== WORK TO COMPLETE ==
Quote the lines below word for word, leaving the pictures out of your answer.
─── INPUT DATA
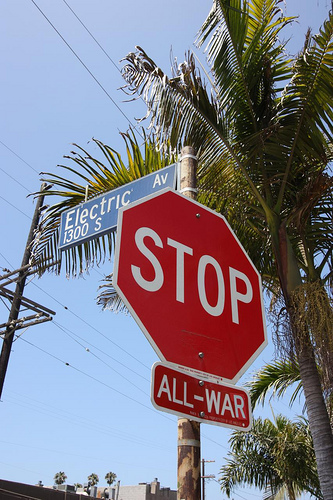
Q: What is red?
A: Stop sign.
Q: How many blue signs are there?
A: One.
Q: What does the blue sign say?
A: "Electric".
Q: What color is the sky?
A: Blue.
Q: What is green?
A: Leaves.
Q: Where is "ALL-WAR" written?
A: On bottom red sign.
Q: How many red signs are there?
A: Two.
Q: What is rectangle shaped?
A: Blue sign.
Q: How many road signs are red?
A: Two.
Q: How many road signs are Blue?
A: One.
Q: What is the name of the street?
A: Electric Av.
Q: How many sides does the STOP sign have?
A: Eight.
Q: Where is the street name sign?
A: Above the stop sign.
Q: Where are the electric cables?
A: In the air.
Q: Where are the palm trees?
A: Behind the signs.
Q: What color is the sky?
A: Blue.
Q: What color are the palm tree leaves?
A: Green.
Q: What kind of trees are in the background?
A: Palm trees.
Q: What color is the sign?
A: Red and white.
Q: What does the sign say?
A: Stop.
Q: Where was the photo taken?
A: Outside somewhere.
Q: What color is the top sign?
A: Blue.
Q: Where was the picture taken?
A: On a street next to a stop sign.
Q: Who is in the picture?
A: Nobody is in the picture.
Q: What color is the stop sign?
A: The stop sign is red.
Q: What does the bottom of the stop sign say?
A: It says all-war.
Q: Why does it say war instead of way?
A: Because somebody put a sticker over the word way.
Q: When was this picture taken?
A: It was taken in the day time.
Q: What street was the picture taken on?
A: It was taken on electric street.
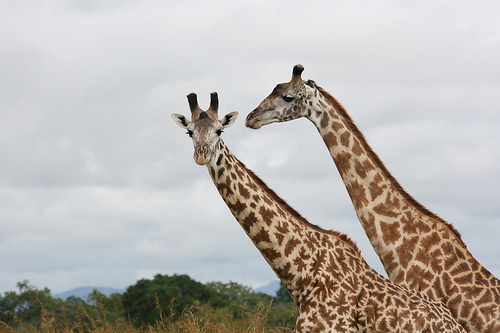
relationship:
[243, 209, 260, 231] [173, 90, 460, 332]
brown spot on giraffe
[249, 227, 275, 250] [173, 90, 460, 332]
spot on giraffe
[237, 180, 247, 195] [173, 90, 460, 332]
spot on giraffe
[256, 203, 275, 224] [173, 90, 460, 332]
spot on giraffe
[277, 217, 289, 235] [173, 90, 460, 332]
spot on giraffe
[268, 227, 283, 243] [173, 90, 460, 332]
spot on giraffe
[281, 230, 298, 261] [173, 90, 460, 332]
spot on giraffe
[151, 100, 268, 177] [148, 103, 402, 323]
head of giraffe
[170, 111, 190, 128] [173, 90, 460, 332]
ear of giraffe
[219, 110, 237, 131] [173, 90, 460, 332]
ear of giraffe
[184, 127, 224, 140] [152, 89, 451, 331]
eyes of giraffe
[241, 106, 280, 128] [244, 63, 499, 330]
mouth of giraffe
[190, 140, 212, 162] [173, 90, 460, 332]
mouth of giraffe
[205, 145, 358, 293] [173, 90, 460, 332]
neck of giraffe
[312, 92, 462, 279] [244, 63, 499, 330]
neck of giraffe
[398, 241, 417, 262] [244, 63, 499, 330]
brown spot on giraffe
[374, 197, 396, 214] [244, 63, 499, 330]
brown spot on giraffe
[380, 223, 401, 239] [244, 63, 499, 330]
brown spot on giraffe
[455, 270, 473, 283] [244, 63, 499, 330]
brown spot on giraffe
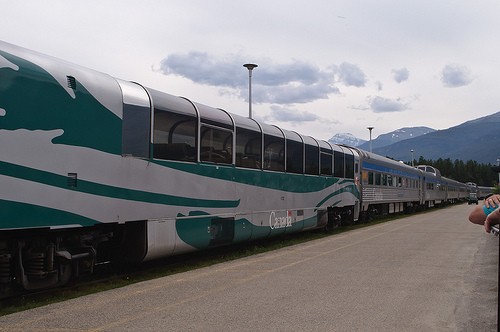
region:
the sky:
[170, 42, 318, 106]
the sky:
[223, 51, 314, 118]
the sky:
[251, 54, 368, 169]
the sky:
[238, 5, 375, 255]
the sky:
[254, 50, 326, 104]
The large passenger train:
[0, 31, 490, 301]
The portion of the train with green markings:
[0, 38, 364, 295]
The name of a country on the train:
[267, 207, 297, 234]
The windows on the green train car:
[138, 83, 357, 182]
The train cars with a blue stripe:
[357, 145, 492, 223]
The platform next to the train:
[0, 197, 499, 329]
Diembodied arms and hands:
[456, 190, 496, 238]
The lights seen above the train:
[242, 60, 417, 168]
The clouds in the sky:
[154, 41, 476, 131]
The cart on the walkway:
[462, 187, 484, 211]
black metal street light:
[242, 62, 259, 75]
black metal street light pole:
[245, 65, 257, 115]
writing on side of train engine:
[261, 210, 298, 230]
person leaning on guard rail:
[460, 185, 498, 241]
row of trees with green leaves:
[441, 157, 498, 178]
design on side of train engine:
[12, 80, 125, 224]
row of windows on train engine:
[143, 115, 354, 179]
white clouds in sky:
[257, 52, 339, 115]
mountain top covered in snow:
[330, 125, 366, 150]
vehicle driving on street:
[460, 190, 479, 208]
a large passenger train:
[1, 37, 498, 309]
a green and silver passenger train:
[0, 39, 361, 291]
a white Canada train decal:
[264, 207, 296, 232]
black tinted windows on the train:
[139, 81, 354, 181]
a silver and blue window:
[363, 145, 498, 224]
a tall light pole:
[243, 62, 257, 119]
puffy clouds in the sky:
[147, 37, 482, 132]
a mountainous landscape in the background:
[320, 108, 498, 185]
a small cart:
[466, 189, 480, 205]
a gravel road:
[2, 196, 498, 329]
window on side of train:
[145, 110, 200, 161]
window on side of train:
[202, 122, 230, 163]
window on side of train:
[240, 133, 262, 169]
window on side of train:
[262, 140, 282, 173]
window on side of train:
[285, 140, 300, 171]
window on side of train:
[302, 146, 319, 172]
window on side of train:
[318, 156, 335, 179]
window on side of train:
[333, 154, 348, 173]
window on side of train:
[373, 175, 380, 185]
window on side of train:
[384, 176, 392, 188]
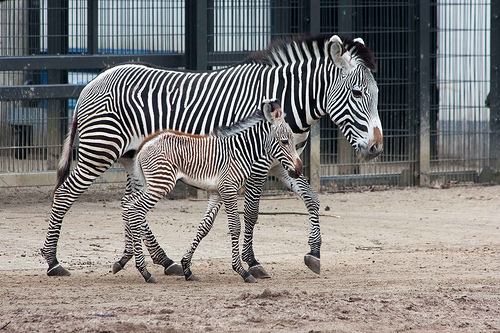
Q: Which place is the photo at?
A: It is at the pen.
──────
== ANSWER TO THE PROBLEM ==
Q: What is red?
A: Stop sign.
Q: How many blue signs are there?
A: One.
Q: What does the blue sign say?
A: "Electric".
Q: What color is the sky?
A: Blue.
Q: What is green?
A: Leaves.
Q: Where is "ALL-WAR" written?
A: On bottom red sign.
Q: How many red signs are there?
A: Two.
Q: What is rectangle shaped?
A: Blue sign.
Q: How many road signs are red?
A: Two.
Q: How many road signs are Blue?
A: One.
Q: What is the name of the street?
A: Electric Av.
Q: How many sides does the STOP sign have?
A: Eight.
Q: Where is the street name sign?
A: Above the stop sign.
Q: Where are the electric cables?
A: In the air.
Q: Where are the palm trees?
A: Behind the signs.
Q: What color is the sky?
A: Blue.
Q: What color are the palm tree leaves?
A: Green.
Q: What kind of trees are in the background?
A: Palm trees.
Q: What color is the sign?
A: Red and white.
Q: What does the sign say?
A: Stop.
Q: Where was the photo taken?
A: Outside somewhere.
Q: What color is the top sign?
A: Blue.
Q: Where was the picture taken?
A: On a street next to a stop sign.
Q: Who is in the picture?
A: Nobody is in the picture.
Q: What color is the stop sign?
A: The stop sign is red.
Q: What does the bottom of the stop sign say?
A: It says all-war.
Q: Why does it say war instead of way?
A: Because somebody put a sticker over the word way.
Q: When was this picture taken?
A: It was taken in the day time.
Q: What street was the picture taken on?
A: It was taken on electric street.
relationship:
[243, 209, 260, 231] [173, 90, 460, 332]
brown spot on giraffe
[249, 227, 275, 250] [173, 90, 460, 332]
spot on giraffe
[237, 180, 247, 195] [173, 90, 460, 332]
spot on giraffe
[256, 203, 275, 224] [173, 90, 460, 332]
spot on giraffe
[277, 217, 289, 235] [173, 90, 460, 332]
spot on giraffe
[268, 227, 283, 243] [173, 90, 460, 332]
spot on giraffe
[281, 230, 298, 261] [173, 90, 460, 332]
spot on giraffe
[151, 100, 268, 177] [148, 103, 402, 323]
head of giraffe
[170, 111, 190, 128] [173, 90, 460, 332]
ear of giraffe
[219, 110, 237, 131] [173, 90, 460, 332]
ear of giraffe
[184, 127, 224, 140] [152, 89, 451, 331]
eyes of giraffe
[241, 106, 280, 128] [244, 63, 499, 330]
mouth of giraffe
[190, 140, 212, 162] [173, 90, 460, 332]
mouth of giraffe
[205, 145, 358, 293] [173, 90, 460, 332]
neck of giraffe
[312, 92, 462, 279] [244, 63, 499, 330]
neck of giraffe
[398, 241, 417, 262] [244, 63, 499, 330]
brown spot on giraffe
[374, 197, 396, 214] [244, 63, 499, 330]
brown spot on giraffe
[380, 223, 401, 239] [244, 63, 499, 330]
brown spot on giraffe
[455, 270, 473, 283] [244, 63, 499, 330]
brown spot on giraffe
region:
the sky:
[170, 42, 318, 106]
the sky:
[223, 51, 314, 118]
the sky:
[251, 54, 368, 169]
the sky:
[238, 5, 375, 255]
the sky:
[254, 50, 326, 104]
The large passenger train:
[0, 31, 490, 301]
The portion of the train with green markings:
[0, 38, 364, 295]
The name of a country on the train:
[267, 207, 297, 234]
The windows on the green train car:
[138, 83, 357, 182]
The train cars with a blue stripe:
[357, 145, 492, 223]
The platform next to the train:
[0, 197, 499, 329]
Diembodied arms and hands:
[456, 190, 496, 238]
The lights seen above the train:
[242, 60, 417, 168]
The clouds in the sky:
[154, 41, 476, 131]
The cart on the walkway:
[462, 187, 484, 211]
black metal street light:
[242, 62, 259, 75]
black metal street light pole:
[245, 65, 257, 115]
writing on side of train engine:
[261, 210, 298, 230]
person leaning on guard rail:
[460, 185, 498, 241]
row of trees with green leaves:
[441, 157, 498, 178]
design on side of train engine:
[12, 80, 125, 224]
row of windows on train engine:
[143, 115, 354, 179]
white clouds in sky:
[257, 52, 339, 115]
mountain top covered in snow:
[330, 125, 366, 150]
vehicle driving on street:
[460, 190, 479, 208]
a large passenger train:
[1, 37, 498, 309]
a green and silver passenger train:
[0, 39, 361, 291]
a white Canada train decal:
[264, 207, 296, 232]
black tinted windows on the train:
[139, 81, 354, 181]
a silver and blue window:
[363, 145, 498, 224]
a tall light pole:
[243, 62, 257, 119]
puffy clouds in the sky:
[147, 37, 482, 132]
a mountainous landscape in the background:
[320, 108, 498, 185]
a small cart:
[466, 189, 480, 205]
a gravel road:
[2, 196, 498, 329]
window on side of train:
[145, 110, 200, 161]
window on side of train:
[202, 122, 230, 163]
window on side of train:
[240, 133, 262, 169]
window on side of train:
[262, 140, 282, 173]
window on side of train:
[285, 140, 300, 171]
window on side of train:
[302, 146, 319, 172]
window on side of train:
[318, 156, 335, 179]
window on side of train:
[333, 154, 348, 173]
window on side of train:
[373, 175, 380, 185]
window on side of train:
[384, 176, 392, 188]
Q: Which place is the photo at?
A: It is at the pen.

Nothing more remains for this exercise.